Task item |
This task calls for every entry below to be repeated exactly.

Data to process |
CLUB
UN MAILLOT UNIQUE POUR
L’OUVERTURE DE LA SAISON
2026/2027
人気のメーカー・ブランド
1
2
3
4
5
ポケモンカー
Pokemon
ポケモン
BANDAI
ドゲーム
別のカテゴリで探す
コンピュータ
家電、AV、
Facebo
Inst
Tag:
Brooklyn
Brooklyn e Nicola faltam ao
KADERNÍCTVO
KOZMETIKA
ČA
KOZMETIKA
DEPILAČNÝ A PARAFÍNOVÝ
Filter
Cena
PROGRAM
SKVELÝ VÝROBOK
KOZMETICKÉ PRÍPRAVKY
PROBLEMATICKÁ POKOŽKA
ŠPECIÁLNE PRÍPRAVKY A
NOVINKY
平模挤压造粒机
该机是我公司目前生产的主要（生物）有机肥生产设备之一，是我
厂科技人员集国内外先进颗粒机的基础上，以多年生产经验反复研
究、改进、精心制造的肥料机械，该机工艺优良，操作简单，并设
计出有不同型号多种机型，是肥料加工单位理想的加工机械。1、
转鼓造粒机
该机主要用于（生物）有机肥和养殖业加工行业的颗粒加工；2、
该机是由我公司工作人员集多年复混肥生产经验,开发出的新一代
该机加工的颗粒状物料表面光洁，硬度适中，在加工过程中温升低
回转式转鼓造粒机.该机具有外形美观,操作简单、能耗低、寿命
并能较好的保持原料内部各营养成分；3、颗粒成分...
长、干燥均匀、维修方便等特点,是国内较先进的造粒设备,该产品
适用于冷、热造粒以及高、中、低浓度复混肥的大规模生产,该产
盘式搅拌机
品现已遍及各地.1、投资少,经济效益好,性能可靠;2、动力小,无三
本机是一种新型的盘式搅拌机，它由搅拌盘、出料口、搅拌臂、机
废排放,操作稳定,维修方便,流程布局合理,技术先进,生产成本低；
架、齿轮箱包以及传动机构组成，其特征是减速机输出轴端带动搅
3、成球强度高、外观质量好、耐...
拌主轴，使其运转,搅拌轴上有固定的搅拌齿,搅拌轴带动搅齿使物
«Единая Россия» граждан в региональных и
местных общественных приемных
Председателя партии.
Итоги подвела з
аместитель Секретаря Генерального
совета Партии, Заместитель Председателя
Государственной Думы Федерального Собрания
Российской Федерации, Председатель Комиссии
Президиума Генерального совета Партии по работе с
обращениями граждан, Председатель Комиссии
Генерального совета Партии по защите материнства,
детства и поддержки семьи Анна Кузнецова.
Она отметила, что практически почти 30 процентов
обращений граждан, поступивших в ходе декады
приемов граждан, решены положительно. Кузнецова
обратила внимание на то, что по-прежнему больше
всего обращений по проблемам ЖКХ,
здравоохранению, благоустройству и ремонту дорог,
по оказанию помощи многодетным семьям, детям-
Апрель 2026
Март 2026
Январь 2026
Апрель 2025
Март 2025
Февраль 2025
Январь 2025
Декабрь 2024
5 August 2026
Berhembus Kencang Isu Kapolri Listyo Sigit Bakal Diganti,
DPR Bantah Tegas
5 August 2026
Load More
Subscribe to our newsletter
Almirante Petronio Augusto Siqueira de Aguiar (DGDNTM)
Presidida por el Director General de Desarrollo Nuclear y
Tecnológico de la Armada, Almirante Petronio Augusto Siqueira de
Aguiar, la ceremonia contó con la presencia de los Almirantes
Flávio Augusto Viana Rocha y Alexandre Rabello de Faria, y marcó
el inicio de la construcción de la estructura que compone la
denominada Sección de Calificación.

Answer for this exercise |
CLUB
UN MAILLOT UNIQUE POUR
L’OUVERTURE DE LA SAISON
2026/2027
人気のメーカー・ブランド
1
2
3
4
5
ポケモンカー
Pokemon
ポケモン
BANDAI
ドゲーム
別のカテゴリで探す
コンピュータ
家電、AV、
Facebo
Inst
Tag:
Brooklyn
Brooklyn e Nicola faltam ao
KADERNÍCTVO
KOZMETIKA
ČA
KOZMETIKA
DEPILAČNÝ A PARAFÍNOVÝ
Filter
Cena
PROGRAM
SKVELÝ VÝROBOK
KOZMETICKÉ PRÍPRAVKY
PROBLEMATICKÁ POKOŽKA
ŠPECIÁLNE PRÍPRAVKY A
NOVINKY
平模挤压造粒机
该机是我公司目前生产的主要（生物）有机肥生产设备之一，是我
厂科技人员集国内外先进颗粒机的基础上，以多年生产经验反复研
究、改进、精心制造的肥料机械，该机工艺优良，操作简单，并设
计出有不同型号多种机型，是肥料加工单位理想的加工机械。1、
转鼓造粒机
该机主要用于（生物）有机肥和养殖业加工行业的颗粒加工；2、
该机是由我公司工作人员集多年复混肥生产经验,开发出的新一代
该机加工的颗粒状物料表面光洁，硬度适中，在加工过程中温升低
回转式转鼓造粒机.该机具有外形美观,操作简单、能耗低、寿命
并能较好的保持原料内部各营养成分；3、颗粒成分...
长、干燥均匀、维修方便等特点,是国内较先进的造粒设备,该产品
适用于冷、热造粒以及高、中、低浓度复混肥的大规模生产,该产
盘式搅拌机
品现已遍及各地.1、投资少,经济效益好,性能可靠;2、动力小,无三
本机是一种新型的盘式搅拌机，它由搅拌盘、出料口、搅拌臂、机
废排放,操作稳定,维修方便,流程布局合理,技术先进,生产成本低；
架、齿轮箱包以及传动机构组成，其特征是减速机输出轴端带动搅
3、成球强度高、外观质量好、耐...
拌主轴，使其运转,搅拌轴上有固定的搅拌齿,搅拌轴带动搅齿使物
«Единая Россия» граждан в региональных и
местных общественных приемных
Председателя партии.
Итоги подвела з
аместитель Секретаря Генерального
совета Партии, Заместитель Председателя
Государственной Думы Федерального Собрания
Российской Федерации, Председатель Комиссии
Президиума Генерального совета Партии по работе с
обращениями граждан, Председатель Комиссии
Генерального совета Партии по защите материнства,
детства и поддержки семьи Анна Кузнецова.
Она отметила, что практически почти 30 процентов
обращений граждан, поступивших в ходе декады
приемов граждан, решены положительно. Кузнецова
обратила внимание на то, что по-прежнему больше
всего обращений по проблемам ЖКХ,
здравоохранению, благоустройству и ремонту дорог,
по оказанию помощи многодетным семьям, детям-
Апрель 2026
Март 2026
Январь 2026
Апрель 2025
Март 2025
Февраль 2025
Январь 2025
Декабрь 2024
5 August 2026
Berhembus Kencang Isu Kapolri Listyo Sigit Bakal Diganti,
DPR Bantah Tegas
5 August 2026
Load More
Subscribe to our newsletter
Almirante Petronio Augusto Siqueira de Aguiar (DGDNTM)
Presidida por el Director General de Desarrollo Nuclear y
Tecnológico de la Armada, Almirante Petronio Augusto Siqueira de
Aguiar, la ceremonia contó con la presencia de los Almirantes
Flávio Augusto Viana Rocha y Alexandre Rabello de Faria, y marcó
el inicio de la construcción de la estructura que compone la
denominada Sección de Calificación.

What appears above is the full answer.